Ce à quoi Bernard Cazeneuve a répondu : « Vous pourrez distribuer toutes les propagandes électorales que vous voudrez dans les boîtes aux lettres des électeurs français, si le débat politique continue de s’abaisser comme il le fait aujourd’hui, vous aurez de plus en plus d’abstention. D’ailleurs, alors que la propagande électorale est aujourd’hui distribuée dans toutes les boîtes aux lettres, l’abstention augmente. Elle n’est donc pas liée à la distribution de la propagande électorale. »
Une expérimentation limitée à la seule élection présidentielle
Le ministre de l’Intérieur a par ailleurs souligné que cet amendement ne concernait que l’élection présidentielle, qui est habituellement la plus médiatisée. Un rapport présenté cet automne au Sénat par le centriste Hervé Marseille en arrivait d’ailleurs à la conclusion qu’il pourrait être intéressant d’expérimenter la dématérialisation des plis électoraux uniquement pour ce scrutin. « Compte tenu de la visibilité de l’élection présidentielle et de l’appétence des Français pour cette élection, il me semble que c’est l’échéance qui convient pour tester un dispositif innovant et en tirer, à l’issue du prochain scrutin, les conclusions utiles » a déclaré le député Romain Colas (PS), en soutien de Bernard Cazeneuve.

L’amendement du gouvernement a néanmoins été rejeté par l’Assemblée nationale, alors qu’il avait obtenu un avis favorable du rapporteur socialiste Jean-Jacques Urvoas. Mais comme l’a relevé l’écologiste Danielle Auroi durant les débats, la présidentielle est la « seule élection pour laquelle la propagande papier n’est pas prévue par la loi mais par un simple décret ». Autrement dit, l’exécutif pourrait potentiellement se passer de l’aval du Parlement pour se lancer sur le terrain de la dématérialisation.
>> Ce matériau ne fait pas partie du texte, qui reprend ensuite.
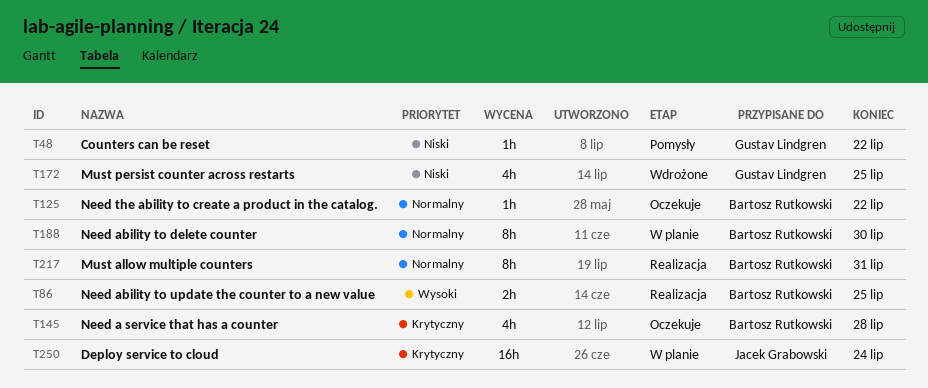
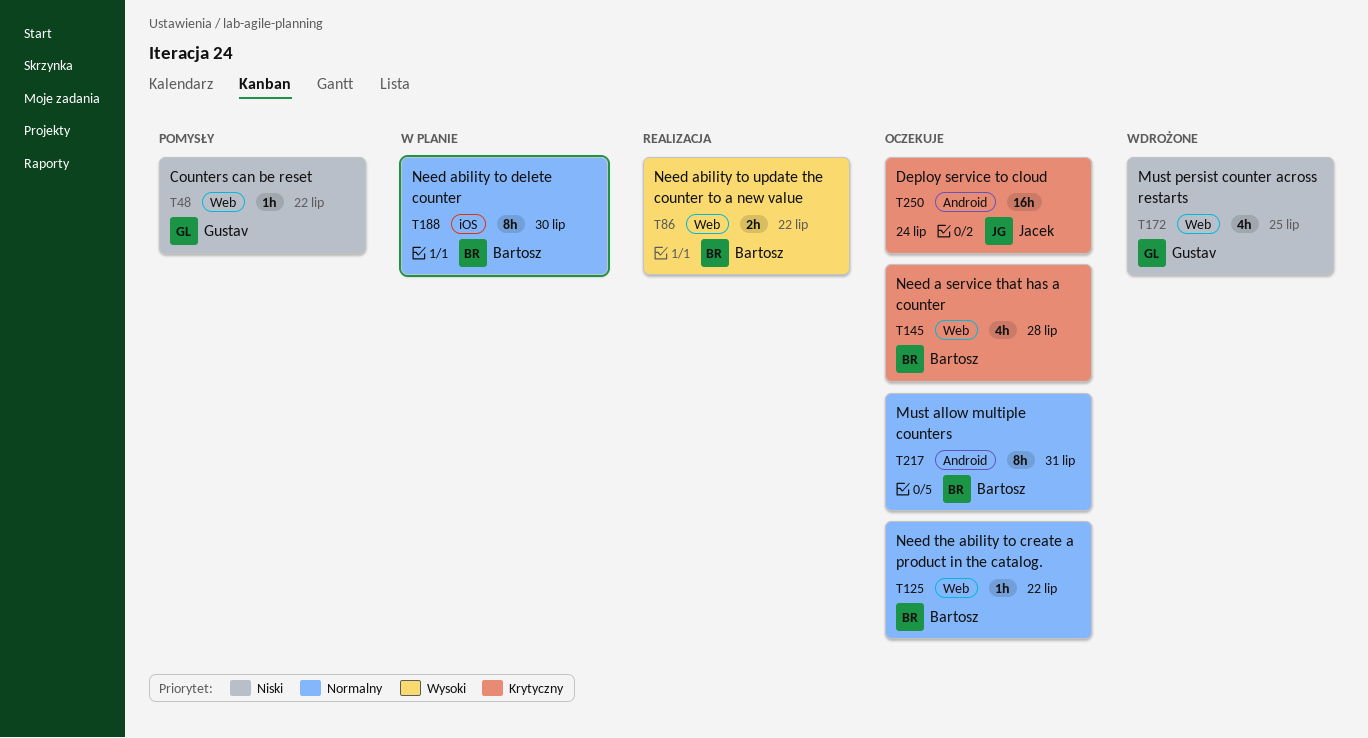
T86, due: Jul 25 -> Jul 22
T217, status: Realizacja -> Oczekuje
T250, status: W planie -> Oczekuje

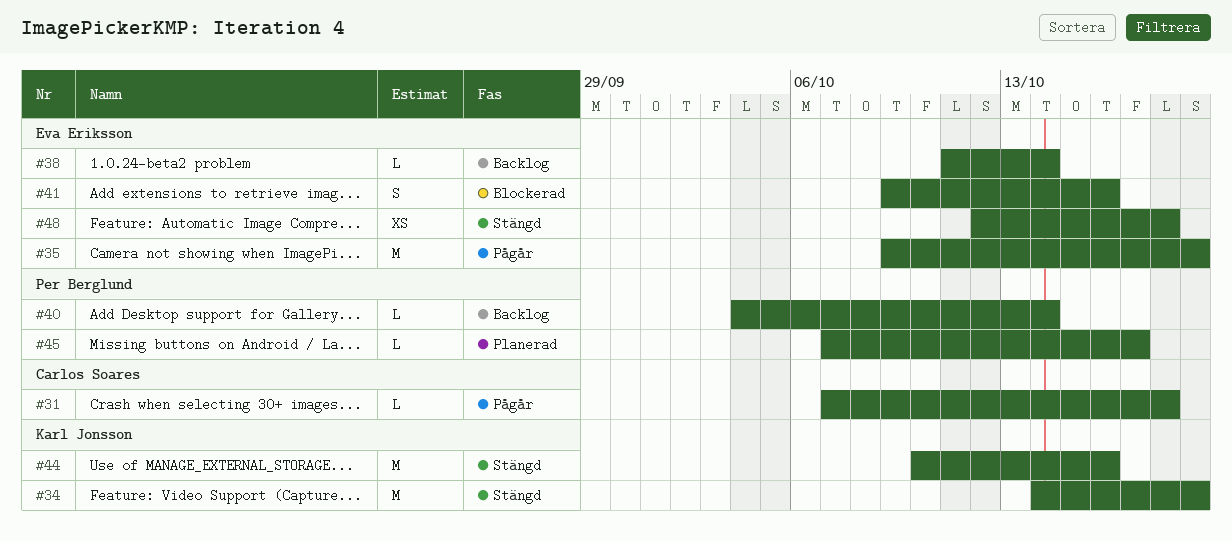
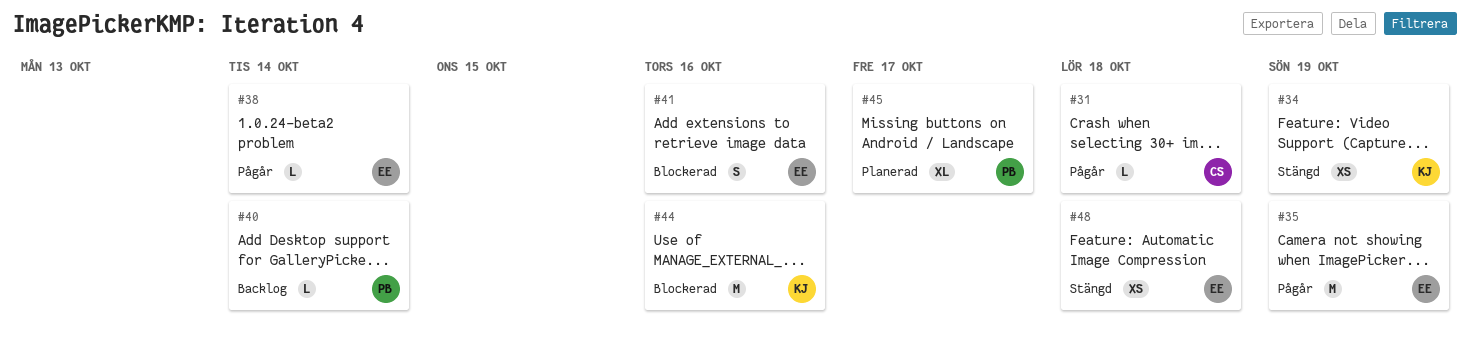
#34, estimate: M -> XS
#38, status: Backlog -> Pågår
#44, status: Stängd -> Blockerad
#45, estimate: L -> XL

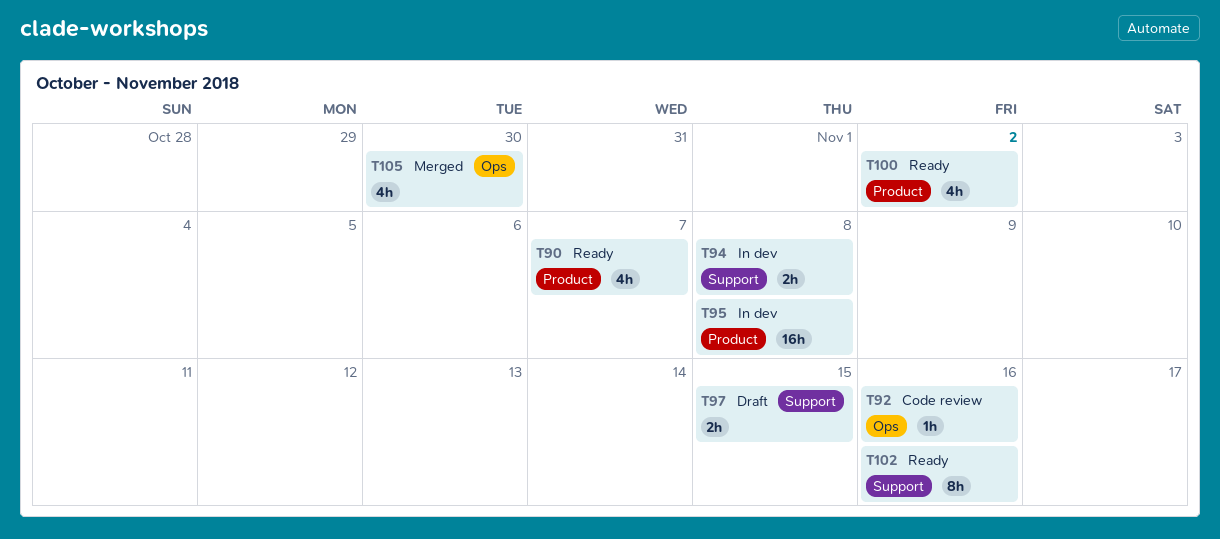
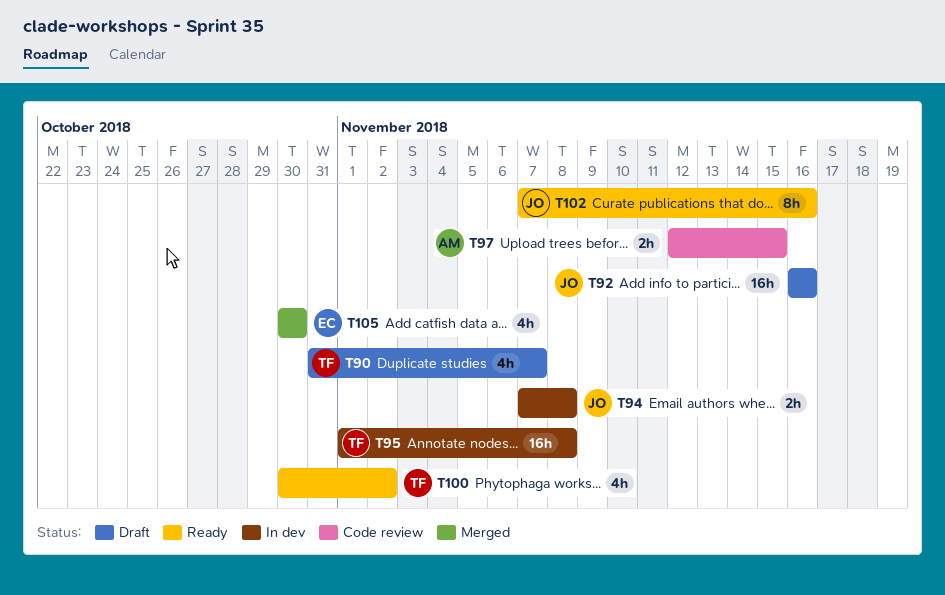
T90, status: Ready -> Draft
T92, status: Code review -> Draft
T92, estimate: 1h -> 16h
T97, status: Draft -> Code review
À moins que l’opposition des élus n’oblige le gouvernement à opter pour une autre solution. Le député Sergio Coronado avait par exemple proposé de ne plus envoyer de propagande aux internautes s’étant portés volontaires (voir notre article).
Ce sujet devrait continuer d’animer les débats, puisque Bernard Cazeneuve a annoncé hier qu’afin de « rechercher des autres leviers de transmission de l’information en direction des électeurs, le gouvernement propos[ait] de mettre en place un groupe de travail au 1er janvier, qui permettra de réunir les parlementaires désireux de moderniser l’accès au suffrage ».